Tuesday, May 15, 2018

NSX integration with vRealize Automation 7.4 - part 2

In part 1 of this post we presented the configuration at vRA level. In this post we'll see how to create a service in the Service Catalog for  programmatic NSX consumption.

First let's remember the main concepts of vRealize Automation service catalog:

  • catalog items are published in the service catalog for user consumption e.g Linux VM or 3 tier web app
  • catalog items can be grouped under different services: QA, Test&Dev, Web Apps, Linux Servers
  • a user is allowed to request a service item based on his entitlements; Entitlements define who has access to catalog items and what actions he can do 

For start, we'll create a service called Linux VMs and a new Entitlement called Allow Linux VMs. We'll entitle all users of the business group to the Linux VMs service. Using services in the entitlement instead of individual items we make sure that every new item mapped to this service will be automatically accessible to the users.

Administration > Catalog Management > Services

Administration > Catalog Management > Entitlements




Next we'll create a blueprint that deploys vSphere VMs. There are several ways to provision vSphere VMs, we will use linked clones because they are very fast and use deltas to keep the changes (which is good in labs). To use linked clones we need to create a golden image: a VM configured to the desired state.

First create the VM: deploy it from an existing template or create it from scratch. VM hostname and networking details will be configured at deployment during guest OS customization. For this to work we need VMware tools installed in the VM and a customization specification created in vCenter Server. 


No other special configuration is needed for the VM.
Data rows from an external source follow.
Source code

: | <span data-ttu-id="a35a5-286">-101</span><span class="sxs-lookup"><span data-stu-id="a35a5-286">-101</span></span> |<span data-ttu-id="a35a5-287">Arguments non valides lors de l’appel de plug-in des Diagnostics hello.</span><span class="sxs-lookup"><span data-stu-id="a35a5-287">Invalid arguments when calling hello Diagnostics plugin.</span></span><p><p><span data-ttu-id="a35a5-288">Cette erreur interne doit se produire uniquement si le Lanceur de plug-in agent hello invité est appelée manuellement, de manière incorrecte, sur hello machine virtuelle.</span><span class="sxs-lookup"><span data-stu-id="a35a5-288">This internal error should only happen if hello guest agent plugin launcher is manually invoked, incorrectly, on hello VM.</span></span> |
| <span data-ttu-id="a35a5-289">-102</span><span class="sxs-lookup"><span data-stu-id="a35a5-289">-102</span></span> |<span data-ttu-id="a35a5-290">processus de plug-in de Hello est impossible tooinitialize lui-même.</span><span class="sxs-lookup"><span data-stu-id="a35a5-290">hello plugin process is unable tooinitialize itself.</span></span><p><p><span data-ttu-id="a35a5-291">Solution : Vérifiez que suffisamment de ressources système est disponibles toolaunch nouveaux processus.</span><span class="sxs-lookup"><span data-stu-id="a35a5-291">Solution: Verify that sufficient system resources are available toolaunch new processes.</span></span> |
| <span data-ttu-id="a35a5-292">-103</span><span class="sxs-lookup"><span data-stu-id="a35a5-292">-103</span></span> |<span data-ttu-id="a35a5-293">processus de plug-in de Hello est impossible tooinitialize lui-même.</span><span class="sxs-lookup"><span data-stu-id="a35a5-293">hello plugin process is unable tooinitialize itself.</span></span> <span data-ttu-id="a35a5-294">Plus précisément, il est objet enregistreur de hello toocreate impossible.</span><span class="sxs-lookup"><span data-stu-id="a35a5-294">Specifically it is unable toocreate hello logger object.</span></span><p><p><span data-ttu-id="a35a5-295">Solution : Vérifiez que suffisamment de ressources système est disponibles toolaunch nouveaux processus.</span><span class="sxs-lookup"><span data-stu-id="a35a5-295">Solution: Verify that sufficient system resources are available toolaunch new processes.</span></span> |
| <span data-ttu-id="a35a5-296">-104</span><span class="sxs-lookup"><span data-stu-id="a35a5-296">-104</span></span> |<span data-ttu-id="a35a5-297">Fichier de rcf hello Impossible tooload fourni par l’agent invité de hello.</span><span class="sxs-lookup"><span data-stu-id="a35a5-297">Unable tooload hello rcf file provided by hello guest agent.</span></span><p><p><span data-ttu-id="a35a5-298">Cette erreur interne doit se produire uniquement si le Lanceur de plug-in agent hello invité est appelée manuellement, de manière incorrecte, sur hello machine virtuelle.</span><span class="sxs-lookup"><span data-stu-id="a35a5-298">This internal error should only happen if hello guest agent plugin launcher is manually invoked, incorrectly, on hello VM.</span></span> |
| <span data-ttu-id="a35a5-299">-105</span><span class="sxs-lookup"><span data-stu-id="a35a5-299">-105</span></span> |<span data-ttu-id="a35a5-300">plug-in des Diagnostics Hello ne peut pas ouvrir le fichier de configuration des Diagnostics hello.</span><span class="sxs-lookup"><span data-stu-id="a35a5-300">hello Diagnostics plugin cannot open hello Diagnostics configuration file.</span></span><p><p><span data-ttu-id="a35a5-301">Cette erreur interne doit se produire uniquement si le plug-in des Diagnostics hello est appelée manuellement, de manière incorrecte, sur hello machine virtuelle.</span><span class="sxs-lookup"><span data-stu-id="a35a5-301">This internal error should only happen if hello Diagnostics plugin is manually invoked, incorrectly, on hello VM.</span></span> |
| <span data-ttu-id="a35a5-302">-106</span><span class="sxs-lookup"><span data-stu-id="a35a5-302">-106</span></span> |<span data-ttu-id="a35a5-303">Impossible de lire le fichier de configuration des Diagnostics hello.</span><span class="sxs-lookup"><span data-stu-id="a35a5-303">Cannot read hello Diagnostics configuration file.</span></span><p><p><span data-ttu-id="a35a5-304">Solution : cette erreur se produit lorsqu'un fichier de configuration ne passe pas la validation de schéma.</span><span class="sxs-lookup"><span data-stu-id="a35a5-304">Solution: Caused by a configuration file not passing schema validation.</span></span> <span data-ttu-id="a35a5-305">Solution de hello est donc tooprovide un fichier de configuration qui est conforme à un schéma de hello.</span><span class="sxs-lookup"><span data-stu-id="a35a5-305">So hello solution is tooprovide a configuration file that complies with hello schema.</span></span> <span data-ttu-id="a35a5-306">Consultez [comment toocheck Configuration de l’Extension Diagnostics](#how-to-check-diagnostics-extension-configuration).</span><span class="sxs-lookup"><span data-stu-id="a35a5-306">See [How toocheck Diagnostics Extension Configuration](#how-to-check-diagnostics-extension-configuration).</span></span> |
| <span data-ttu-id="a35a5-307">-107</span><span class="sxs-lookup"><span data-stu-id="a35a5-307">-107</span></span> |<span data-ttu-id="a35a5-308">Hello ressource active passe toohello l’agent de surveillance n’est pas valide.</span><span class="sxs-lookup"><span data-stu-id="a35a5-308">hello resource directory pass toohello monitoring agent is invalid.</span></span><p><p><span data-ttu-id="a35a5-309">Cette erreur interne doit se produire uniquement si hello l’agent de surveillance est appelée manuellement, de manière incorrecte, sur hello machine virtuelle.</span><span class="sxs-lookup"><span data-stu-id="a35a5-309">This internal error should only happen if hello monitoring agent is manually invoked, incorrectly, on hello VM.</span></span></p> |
Optional step (vRA agent installation): if you don't plan to run scripts inside the guest OS of the vRA manged VM, you can skip this step. The installation should be pretty easy since VMware already provides a script that can handle it. Go to vRA appliance URL and download the script on your Linux VM:

 wget  https://vra_app_fqdn/software/download/prepare_vra_template_linux.tar.gz --no-check-certificate

Then extract the script from the archive and run it:

tar -xvzf prepare_vra_template_linux.tar.gz
cd prepare_vra_template_linux
./prepare_vra_template.sh  

Choose default agent type (vSphere), add the address of vRealize Appliance, manager service, accept the key fingerprints for the certificates, set the download timeout, and install JRE (if not already in the VM)




Now we have a VM with all the utils inside (VMware tools and optionally vRA agent) and we create the snapshot that will be the base for linked clones.

At this point we login to vRA portal and we start working on our service creation. Go to Design > Blueprints. Start creating a New blueprint. Type the name of the blueprint, assign an unique ID or leave the automatically generated one, limit the number of deployments per request (if you want). Add lease days to control the spawn of deployed VMs (especially for temporary environments) and add a period of time you want the item to be archived before deleting (when lease expires).

Since this is for demo, I've added a default lease of 1 day and no archival (automatic deletion after lease expires). On NSX Settings tab, choose the NSX transport zone and if you want to isolate the VMs deployed from this blueprint (allow only internal traffic between VMs).







Pressing OK button will take you to the canvas. From Machine Types category, drag and drop vSphere (vCenter) Machine


From Network&Security category, drag and drop On-Demand Routed Network


Select the vSphere__vCenter__Machine_1 components form the canvas and fill in the configuration details. Add the number of instances that can be deployed in a request 


Add build information: how the VM will be created (linked clone), where to clone it from, what customization specification to use:


Type the VM consumed resources: number of CPUs, memory, storage. Take care when configuring these values: if you allow 10 instances in a deployment, each instance with a maximum of 8 vCPU and 32 GB of RAM you may end up with a deployment using 80 vCPU and 320 GB of RAM. This is a good moment when approval workflows come into place.



Finally we need to connect the VM to the network. But first we'll configure the network component. On canvas select the On-Demand_Routed_Network_1 components and choose the parent network profile (profile that has been created in part 1


Go back to vSphere component, go to Network tab and click New. From drop down box select the network name

Lastly, add a custom property for the VM to define the operating system that is being used


At this moment we've configured how to create the VM, how to create the network and linked the VM to the network. Press Finish and then Publish the blueprint:


Once the blueprint has been published, it will appear under Administration > Catalog Management > Catalog Items. Select the new catalog item, press Configure and map it to the service created earlier at the beginning of the post. 


The service will appear in the Catalog tab and you can press Request to deploy a new instance of it. To see what is happening, go to Requests tab, select the request, press View Details and when the request details open press Execution Information


Here you will see that the vxlan has been created on demand and DLR reconfigured. Also the VM has been created and mapped to the new vxlan. The process can also be monitored in vCenter Server


After the provisioning finished successfully, the components will be displayed in Items tab from where they can be managed using day 2 operations.